(Records from a data collection)
★ ★ ★ ★
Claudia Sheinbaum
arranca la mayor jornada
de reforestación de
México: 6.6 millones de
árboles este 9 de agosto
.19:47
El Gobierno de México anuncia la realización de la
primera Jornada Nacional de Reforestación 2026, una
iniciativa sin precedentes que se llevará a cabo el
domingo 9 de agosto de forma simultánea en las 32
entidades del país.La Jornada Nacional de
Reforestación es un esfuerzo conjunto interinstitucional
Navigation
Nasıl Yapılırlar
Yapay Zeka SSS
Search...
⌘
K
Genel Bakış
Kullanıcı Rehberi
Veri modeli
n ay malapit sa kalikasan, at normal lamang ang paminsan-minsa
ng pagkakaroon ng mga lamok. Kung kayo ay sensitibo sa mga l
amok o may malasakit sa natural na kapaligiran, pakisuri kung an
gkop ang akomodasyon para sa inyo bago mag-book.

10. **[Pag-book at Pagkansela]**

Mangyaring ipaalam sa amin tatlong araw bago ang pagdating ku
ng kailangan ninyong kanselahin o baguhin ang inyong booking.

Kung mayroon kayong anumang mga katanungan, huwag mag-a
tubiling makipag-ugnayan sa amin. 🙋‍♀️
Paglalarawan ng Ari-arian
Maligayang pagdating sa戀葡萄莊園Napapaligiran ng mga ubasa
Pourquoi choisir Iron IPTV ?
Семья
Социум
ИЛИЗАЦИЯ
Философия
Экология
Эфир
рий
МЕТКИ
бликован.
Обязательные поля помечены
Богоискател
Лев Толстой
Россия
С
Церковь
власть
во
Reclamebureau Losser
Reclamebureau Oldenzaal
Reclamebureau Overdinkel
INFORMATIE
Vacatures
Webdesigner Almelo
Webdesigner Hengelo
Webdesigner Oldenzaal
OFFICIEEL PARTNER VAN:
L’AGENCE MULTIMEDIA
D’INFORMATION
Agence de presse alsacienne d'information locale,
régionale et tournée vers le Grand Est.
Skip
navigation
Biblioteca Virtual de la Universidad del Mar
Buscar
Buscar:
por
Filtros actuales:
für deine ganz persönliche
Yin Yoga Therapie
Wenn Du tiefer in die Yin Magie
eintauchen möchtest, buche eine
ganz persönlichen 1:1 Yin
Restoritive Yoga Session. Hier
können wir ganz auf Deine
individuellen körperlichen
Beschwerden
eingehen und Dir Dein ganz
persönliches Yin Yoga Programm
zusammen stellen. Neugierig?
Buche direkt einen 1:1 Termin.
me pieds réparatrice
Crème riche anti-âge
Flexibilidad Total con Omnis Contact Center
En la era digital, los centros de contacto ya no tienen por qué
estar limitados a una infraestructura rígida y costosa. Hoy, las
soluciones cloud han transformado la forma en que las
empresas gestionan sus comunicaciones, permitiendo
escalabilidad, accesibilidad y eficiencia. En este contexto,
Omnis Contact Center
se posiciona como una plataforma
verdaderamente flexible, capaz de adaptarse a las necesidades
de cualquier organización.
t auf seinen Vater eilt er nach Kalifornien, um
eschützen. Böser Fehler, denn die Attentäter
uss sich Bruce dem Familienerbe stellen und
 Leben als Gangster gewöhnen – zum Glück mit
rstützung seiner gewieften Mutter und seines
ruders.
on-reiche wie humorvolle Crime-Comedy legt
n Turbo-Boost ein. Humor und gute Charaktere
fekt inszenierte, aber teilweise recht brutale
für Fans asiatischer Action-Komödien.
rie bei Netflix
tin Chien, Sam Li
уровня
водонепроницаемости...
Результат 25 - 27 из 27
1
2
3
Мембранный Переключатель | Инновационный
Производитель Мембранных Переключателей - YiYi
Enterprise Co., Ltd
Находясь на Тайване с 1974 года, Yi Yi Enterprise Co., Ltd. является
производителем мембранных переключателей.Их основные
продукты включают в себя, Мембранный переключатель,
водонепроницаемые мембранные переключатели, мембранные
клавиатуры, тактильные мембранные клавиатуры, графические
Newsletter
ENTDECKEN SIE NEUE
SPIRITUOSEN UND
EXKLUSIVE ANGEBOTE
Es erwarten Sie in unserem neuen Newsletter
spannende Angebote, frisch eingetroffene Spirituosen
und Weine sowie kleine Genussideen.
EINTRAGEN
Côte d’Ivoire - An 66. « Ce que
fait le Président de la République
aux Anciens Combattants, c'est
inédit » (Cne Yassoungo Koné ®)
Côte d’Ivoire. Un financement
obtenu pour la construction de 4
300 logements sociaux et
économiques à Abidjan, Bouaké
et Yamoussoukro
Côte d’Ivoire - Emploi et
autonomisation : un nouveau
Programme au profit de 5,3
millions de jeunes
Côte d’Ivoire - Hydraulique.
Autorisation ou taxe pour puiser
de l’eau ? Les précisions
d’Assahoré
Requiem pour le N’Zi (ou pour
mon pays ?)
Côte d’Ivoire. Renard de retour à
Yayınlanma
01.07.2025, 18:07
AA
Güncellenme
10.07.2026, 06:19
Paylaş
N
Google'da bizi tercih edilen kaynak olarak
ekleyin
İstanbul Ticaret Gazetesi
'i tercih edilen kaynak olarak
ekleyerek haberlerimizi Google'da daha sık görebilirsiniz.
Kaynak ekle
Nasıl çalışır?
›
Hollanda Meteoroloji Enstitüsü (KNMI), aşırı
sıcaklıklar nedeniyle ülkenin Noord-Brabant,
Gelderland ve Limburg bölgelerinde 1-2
★ ★ ★ ★
TASK DIRECTIONS: Reproduce every line of the records above word for word, with nothing changed or left out.

SOLUTION TO THIS TASK:
Claudia Sheinbaum
arranca la mayor jornada
de reforestación de
México: 6.6 millones de
árboles este 9 de agosto
.19:47
El Gobierno de México anuncia la realización de la
primera Jornada Nacional de Reforestación 2026, una
iniciativa sin precedentes que se llevará a cabo el
domingo 9 de agosto de forma simultánea en las 32
entidades del país.La Jornada Nacional de
Reforestación es un esfuerzo conjunto interinstitucional
Navigation
Nasıl Yapılırlar
Yapay Zeka SSS
Search...
⌘
K
Genel Bakış
Kullanıcı Rehberi
Veri modeli
n ay malapit sa kalikasan, at normal lamang ang paminsan-minsa
ng pagkakaroon ng mga lamok. Kung kayo ay sensitibo sa mga l
amok o may malasakit sa natural na kapaligiran, pakisuri kung an
gkop ang akomodasyon para sa inyo bago mag-book.

10. **[Pag-book at Pagkansela]**

Mangyaring ipaalam sa amin tatlong araw bago ang pagdating ku
ng kailangan ninyong kanselahin o baguhin ang inyong booking.

Kung mayroon kayong anumang mga katanungan, huwag mag-a
tubiling makipag-ugnayan sa amin. 🙋‍♀️
Paglalarawan ng Ari-arian
Maligayang pagdating sa戀葡萄莊園Napapaligiran ng mga ubasa
Pourquoi choisir Iron IPTV ?
Семья
Социум
ИЛИЗАЦИЯ
Философия
Экология
Эфир
рий
МЕТКИ
бликован.
Обязательные поля помечены
Богоискател
Лев Толстой
Россия
С
Церковь
власть
во
Reclamebureau Losser
Reclamebureau Oldenzaal
Reclamebureau Overdinkel
INFORMATIE
Vacatures
Webdesigner Almelo
Webdesigner Hengelo
Webdesigner Oldenzaal
OFFICIEEL PARTNER VAN:
L’AGENCE MULTIMEDIA
D’INFORMATION
Agence de presse alsacienne d'information locale,
régionale et tournée vers le Grand Est.
Skip
navigation
Biblioteca Virtual de la Universidad del Mar
Buscar
Buscar:
por
Filtros actuales:
für deine ganz persönliche
Yin Yoga Therapie
Wenn Du tiefer in die Yin Magie
eintauchen möchtest, buche eine
ganz persönlichen 1:1 Yin
Restoritive Yoga Session. Hier
können wir ganz auf Deine
individuellen körperlichen
Beschwerden
eingehen und Dir Dein ganz
persönliches Yin Yoga Programm
zusammen stellen. Neugierig?
Buche direkt einen 1:1 Termin.
me pieds réparatrice
Crème riche anti-âge
Flexibilidad Total con Omnis Contact Center
En la era digital, los centros de contacto ya no tienen por qué
estar limitados a una infraestructura rígida y costosa. Hoy, las
soluciones cloud han transformado la forma en que las
empresas gestionan sus comunicaciones, permitiendo
escalabilidad, accesibilidad y eficiencia. En este contexto,
Omnis Contact Center
se posiciona como una plataforma
verdaderamente flexible, capaz de adaptarse a las necesidades
de cualquier organización.
t auf seinen Vater eilt er nach Kalifornien, um
eschützen. Böser Fehler, denn die Attentäter
uss sich Bruce dem Familienerbe stellen und
 Leben als Gangster gewöhnen – zum Glück mit
rstützung seiner gewieften Mutter und seines
ruders.
on-reiche wie humorvolle Crime-Comedy legt
n Turbo-Boost ein. Humor und gute Charaktere
fekt inszenierte, aber teilweise recht brutale
für Fans asiatischer Action-Komödien.
rie bei Netflix
tin Chien, Sam Li
уровня
водонепроницаемости...
Результат 25 - 27 из 27
1
2
3
Мембранный Переключатель | Инновационный
Производитель Мембранных Переключателей - YiYi
Enterprise Co., Ltd
Находясь на Тайване с 1974 года, Yi Yi Enterprise Co., Ltd. является
производителем мембранных переключателей.Их основные
продукты включают в себя, Мембранный переключатель,
водонепроницаемые мембранные переключатели, мембранные
клавиатуры, тактильные мембранные клавиатуры, графические
Newsletter
ENTDECKEN SIE NEUE
SPIRITUOSEN UND
EXKLUSIVE ANGEBOTE
Es erwarten Sie in unserem neuen Newsletter
spannende Angebote, frisch eingetroffene Spirituosen
und Weine sowie kleine Genussideen.
EINTRAGEN
Côte d’Ivoire - An 66. « Ce que
fait le Président de la République
aux Anciens Combattants, c'est
inédit » (Cne Yassoungo Koné ®)
Côte d’Ivoire. Un financement
obtenu pour la construction de 4
300 logements sociaux et
économiques à Abidjan, Bouaké
et Yamoussoukro
Côte d’Ivoire - Emploi et
autonomisation : un nouveau
Programme au profit de 5,3
millions de jeunes
Côte d’Ivoire - Hydraulique.
Autorisation ou taxe pour puiser
de l’eau ? Les précisions
d’Assahoré
Requiem pour le N’Zi (ou pour
mon pays ?)
Côte d’Ivoire. Renard de retour à
Yayınlanma
01.07.2025, 18:07
AA
Güncellenme
10.07.2026, 06:19
Paylaş
N
Google'da bizi tercih edilen kaynak olarak
ekleyin
İstanbul Ticaret Gazetesi
'i tercih edilen kaynak olarak
ekleyerek haberlerimizi Google'da daha sık görebilirsiniz.
Kaynak ekle
Nasıl çalışır?
›
Hollanda Meteoroloji Enstitüsü (KNMI), aşırı
sıcaklıklar nedeniyle ülkenin Noord-Brabant,
Gelderland ve Limburg bölgelerinde 1-2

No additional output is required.